Читать «Дневник читателя» онлайн - страница 35
Вячеслав Пьецух
Или, может быть, напротив: норма – это горстка сумасшедших, которые созидают культуру, то есть самую нашу суть. В этом случае искусство никак не принадлежит народу, а принадлежит оно узкому кругу творцов и потребителей прекрасного, которые тоже по-своему не в себе. Как же они в себе, если вместо того чтобы заняться делом, они нацепят очки на нос – и ну читать!
Словом, одно из двух: либо прав Платон и в идеальном государстве всех поэтов следует перевешать, чтобы они не смущали простой народ, либо Христос нам явился зря. Ибо не только способность к творчеству, а сама человечность есть прямое сумасшествие, хотя бы потому, что она обращена не на себя любимого, а вовне. Недаром князь Святослав Игоревич смеялся над христианами, поскольку в глазах нормального человека «возлюби врага своего» – это, конечно, бред. Также недаром настоящих последователей Христа раз-два и обчелся, разве что наши «психические», которые вечно отдают человечеству все до последнего кодранта, а взамен получают кто чашу с цикутой, как Сократ, кто общую могилу, как Моцарт, кто астму, как Пруст, кто пулю, как Пушкин, а кто по минимуму – жену-заразу и невылазные долги. Закономерность эта настолько стойкая, что иной раз заподозришь вмешательство в творческий процесс иной, противоположной, злобствующей силы, которая ежеминутно нашептывает тебе: а ты, бродяга, не сочиняй!
Писать его портрет – трудно.
Из очерка М. Горького «В. И. Ленин»
И действительно, нет более загадочного, неосвоенного исторического персонажа, нежели Владимир Ульянов-Ленин. Даже Иисус Христос весь как на ладони, и феномен Емельки Пугачева легко поддается анализу, и Наполеон Бонапарт понятен, а Ленин нет. Слишком уж он широк, слишком многосторонен в диапазоне от гуманиста до палача. И то сказать, сколько кровей в нем было понамешано – лейкоциты русские, эритроциты шведские, тромбоциты тройские, гемоглобин калмыцкий, антитела, вероятно, от чуваша.
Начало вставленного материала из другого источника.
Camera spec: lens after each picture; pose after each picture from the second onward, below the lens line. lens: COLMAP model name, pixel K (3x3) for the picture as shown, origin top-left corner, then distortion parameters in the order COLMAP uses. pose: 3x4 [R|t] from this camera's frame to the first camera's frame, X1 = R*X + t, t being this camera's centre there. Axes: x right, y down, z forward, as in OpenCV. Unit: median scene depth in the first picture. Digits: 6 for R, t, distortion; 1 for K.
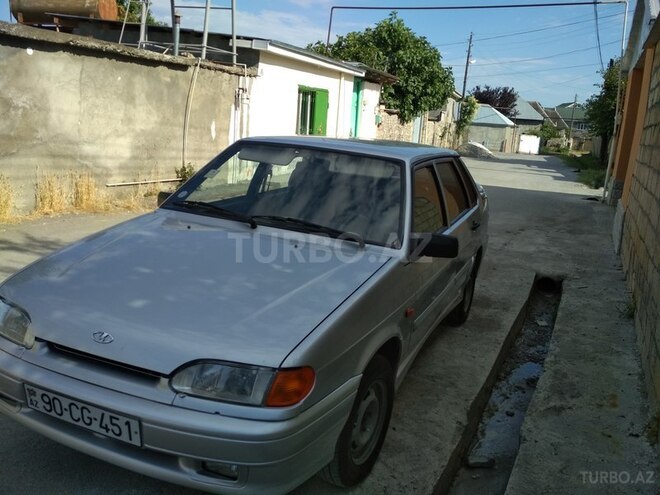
lens RADIAL K [[599.9, 0, 331.9], [0, 599.9, 236.2], [0, 0, 1]] dist [0.096258, -0.207257]
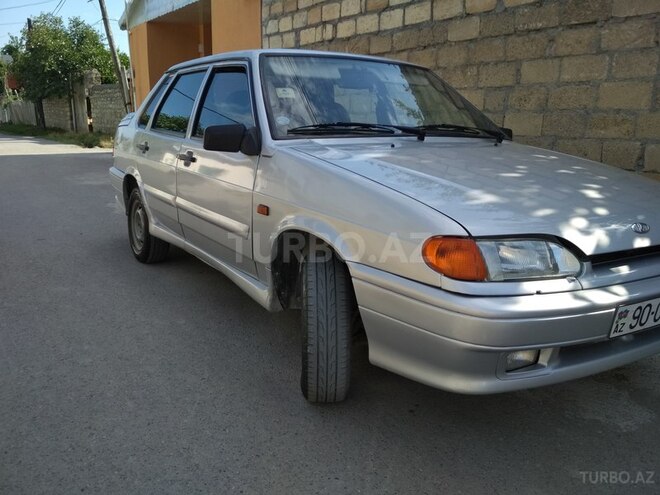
lens RADIAL K [[594.2, 0, 328.8], [0, 594.2, 259.7], [0, 0, 1]] dist [0.107813, -0.222697]
pose [[0.579332, -0.255429, 0.774035, -0.286874], [0.187071, 0.965948, 0.178745, -0.007834], [-0.793334, 0.041247, 0.607388, 0.174081]]
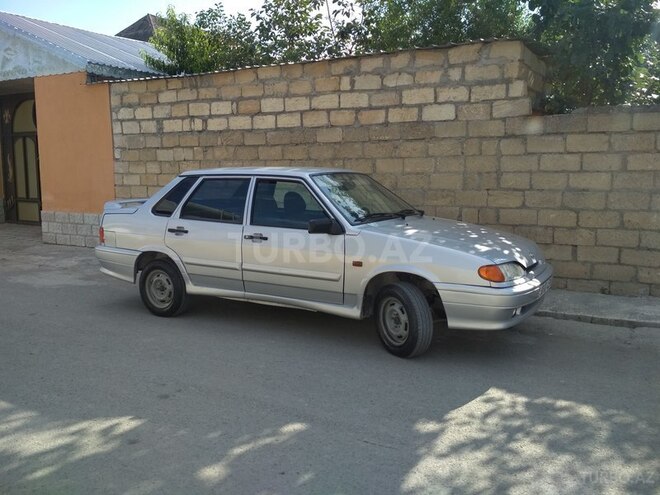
lens RADIAL K [[593.5, 0, 328.2], [0, 593.5, 255.1], [0, 0, 1]] dist [0.107647, -0.227058]
pose [[0.127201, -0.227951, 0.965328, -0.541808], [0.209048, 0.957534, 0.198564, -0.088334], [-0.969597, 0.176543, 0.169452, 0.285034]]
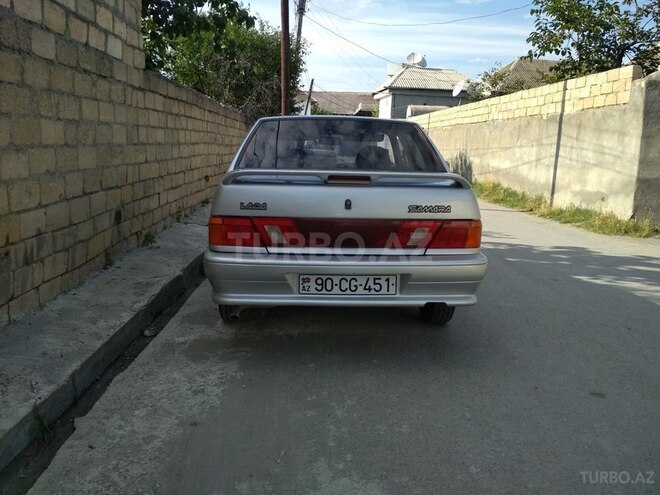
lens RADIAL K [[593.4, 0, 328.5], [0, 593.4, 258.1], [0, 0, 1]] dist [0.108548, -0.226041]
pose [[-0.901184, -0.025693, -0.432674, 0.220573], [-0.181005, 0.929339, 0.321816, -0.113545], [0.393833, 0.368331, -0.842157, 0.844849]]
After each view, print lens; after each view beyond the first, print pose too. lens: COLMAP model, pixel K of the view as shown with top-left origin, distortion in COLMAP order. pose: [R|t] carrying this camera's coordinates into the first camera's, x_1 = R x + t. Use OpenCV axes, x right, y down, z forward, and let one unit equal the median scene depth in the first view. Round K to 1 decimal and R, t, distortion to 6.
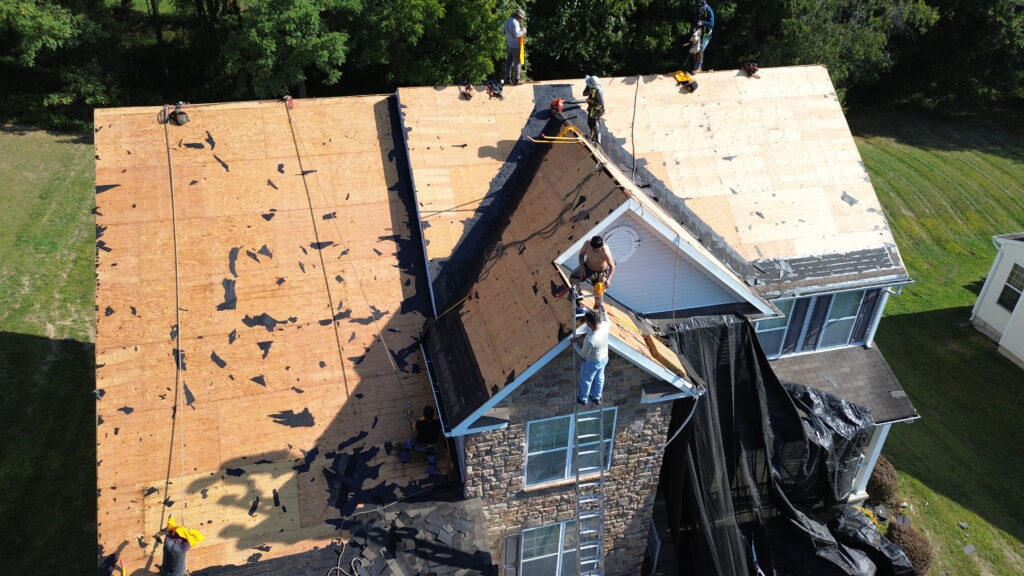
lens RADIAL K [[722.0, 0, 514.0], [0, 722.0, 280.5], [0, 0, 1]] dist [0.057159, -0.053903]
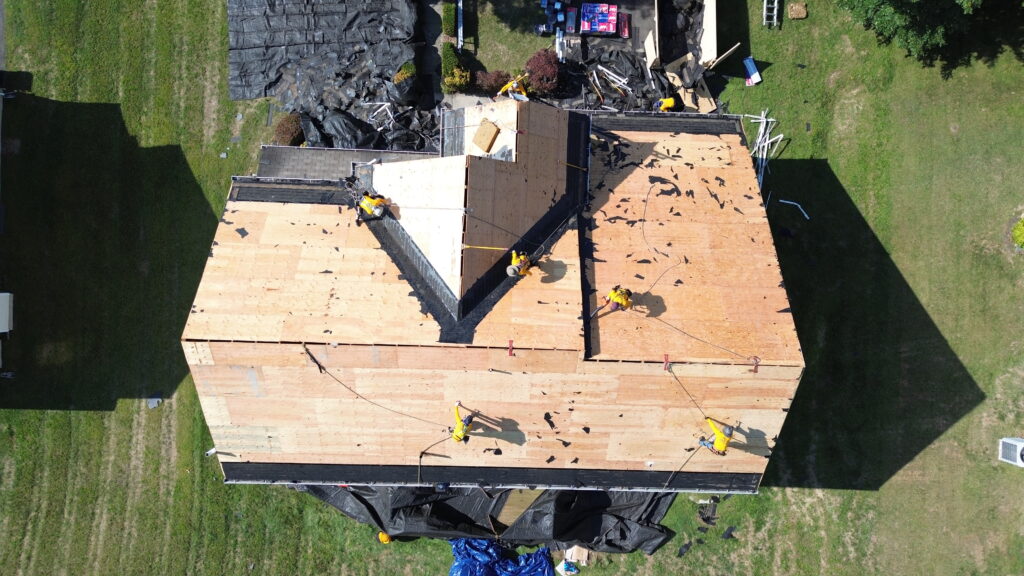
lens RADIAL K [[742.2, 0, 511.9], [0, 742.2, 301.3], [0, 0, 1]] dist [0.076987, -0.069156]
pose [[-0.954985, -0.289934, -0.062787, 0.069973], [0.110923, -0.545290, 0.830876, -1.424537], [-0.275136, 0.786510, 0.552904, 0.291604]]
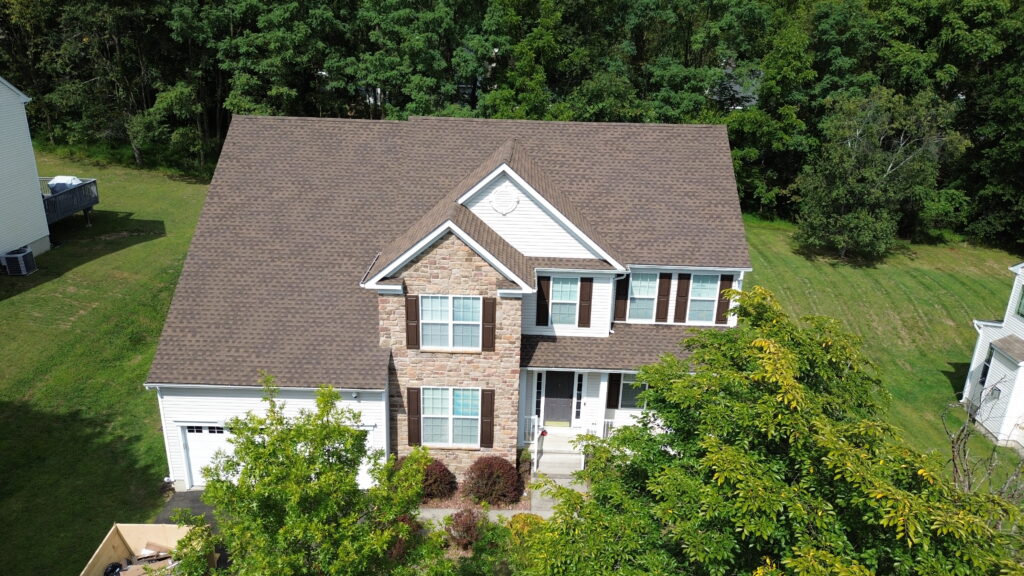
lens RADIAL K [[718.1, 0, 511.3], [0, 718.1, 285.9], [0, 0, 1]] dist [0.074341, -0.080522]
pose [[0.961473, 0.093184, -0.258625, 0.532803], [-0.147066, 0.969202, -0.197530, 0.401356], [0.232253, 0.227955, 0.945566, -0.362383]]
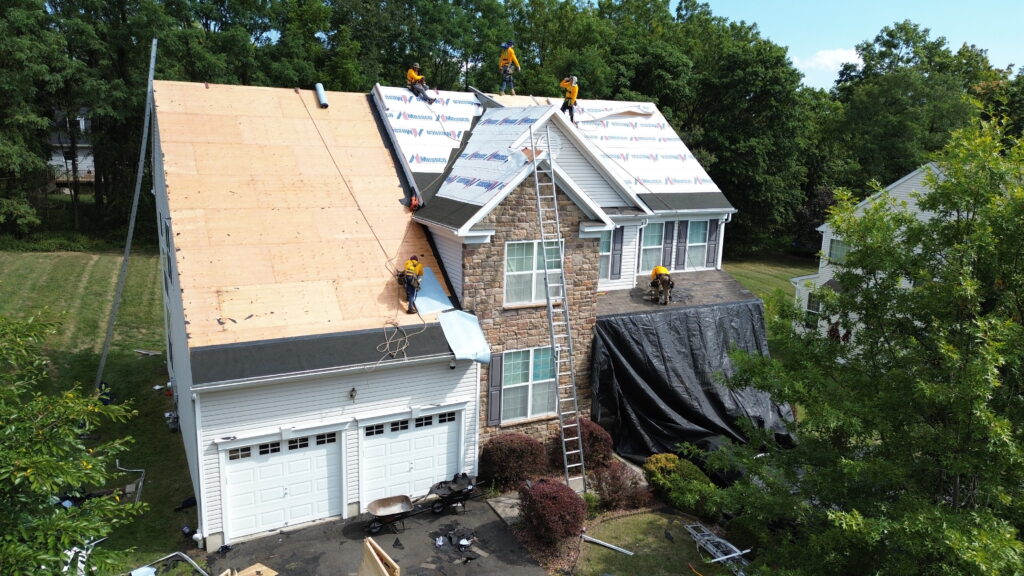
lens RADIAL K [[730.2, 0, 512.0], [0, 730.2, 274.5], [0, 0, 1]] dist [0.093169, -0.233756]
pose [[0.974819, -0.039403, 0.219490, -0.250041], [0.115377, 0.931404, -0.345216, 0.658262], [-0.190831, 0.361847, 0.912497, -0.238424]]
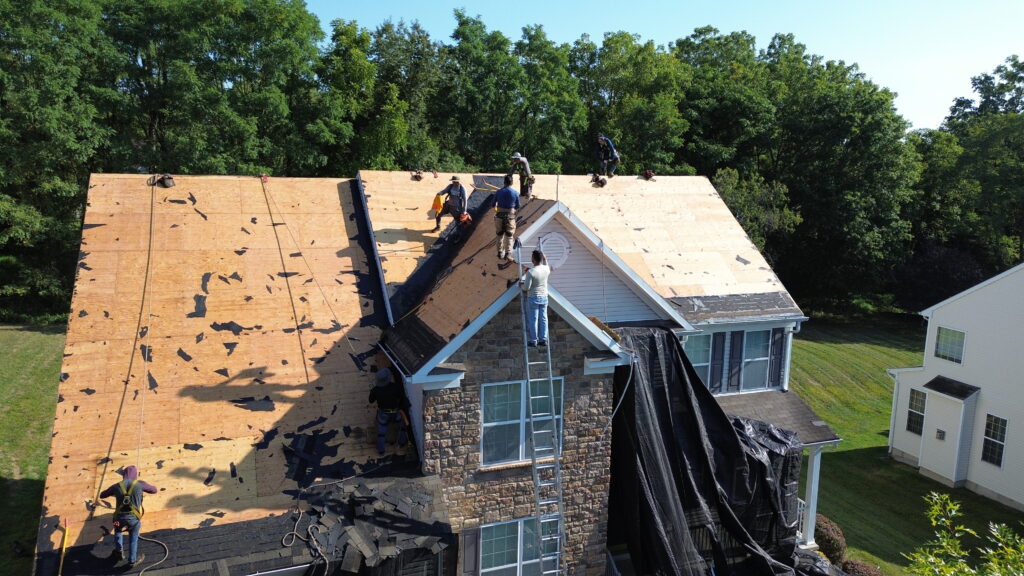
lens RADIAL K [[718.1, 0, 511.3], [0, 718.1, 285.9], [0, 0, 1]] dist [0.074341, -0.080522]
pose [[0.994967, -0.024207, 0.097239, -0.033984], [0.059824, 0.921967, -0.382619, 0.417177], [-0.080389, 0.386510, 0.918775, -0.037230]]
Недаром он и внешностью был чудной: лицо земского деятеля честного направления, а туловище волжского бурлака, приземистое, плотное и до того коротконогое, что, сидючи, он только мысками ботинок до пола и доставал.
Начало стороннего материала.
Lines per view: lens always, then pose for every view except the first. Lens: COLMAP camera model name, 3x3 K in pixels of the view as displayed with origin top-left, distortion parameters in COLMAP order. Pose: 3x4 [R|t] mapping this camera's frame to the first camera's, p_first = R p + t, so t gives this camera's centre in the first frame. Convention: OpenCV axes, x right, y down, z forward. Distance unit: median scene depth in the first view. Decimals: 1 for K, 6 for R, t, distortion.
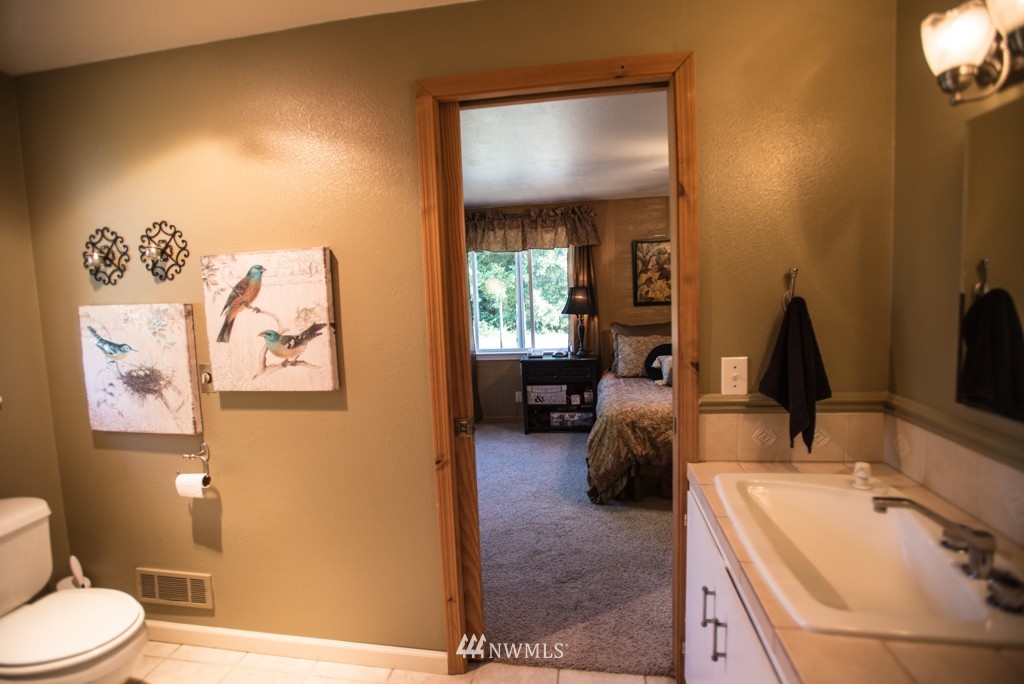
lens RADIAL K [[499.7, 0, 510.0], [0, 499.7, 337.7], [0, 0, 1]] dist [-0.053886, 0.019501]
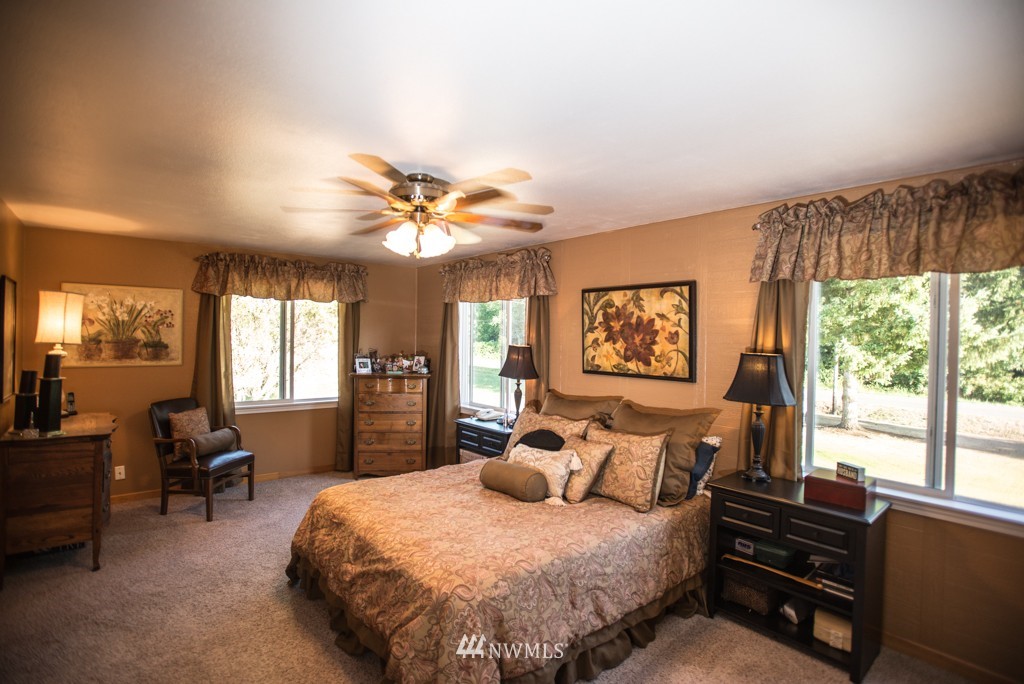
lens RADIAL K [[499.7, 0, 510.8], [0, 499.7, 336.8], [0, 0, 1]] dist [-0.053886, 0.019501]
pose [[0.741863, 0.053376, -0.668424, 0.686234], [-0.097993, 0.994755, -0.029325, -0.088394], [0.663353, 0.087255, 0.743202, 0.357356]]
Неудивительно, что на его счет путались даже те, кто превосходно знал вождя в борении и в быту. Вот в восемнадцатом году дружбан Горький о нем писал: «Ленин “вождь” и русский барин, не чуждый некоторых душевных свойств этого ушедшего в небытие сословия, а потому он считает себя вправе проделать с русским народом жестокий опыт, заранее обреченный на неудачу. Эта неизбежная трагедия не смущает Ленина, раба догмы...» А в тридцатом году «буревестник» совсем иначе о нем писал: «...великое дитя окаянного мира сего, прекрасный человек, которому нужно было принести себя в жертву вражды (!) и ненависти ради осуществления дела любви». Вот такая метаморфоза, и это при том, что Горький знал Ленина, как никто.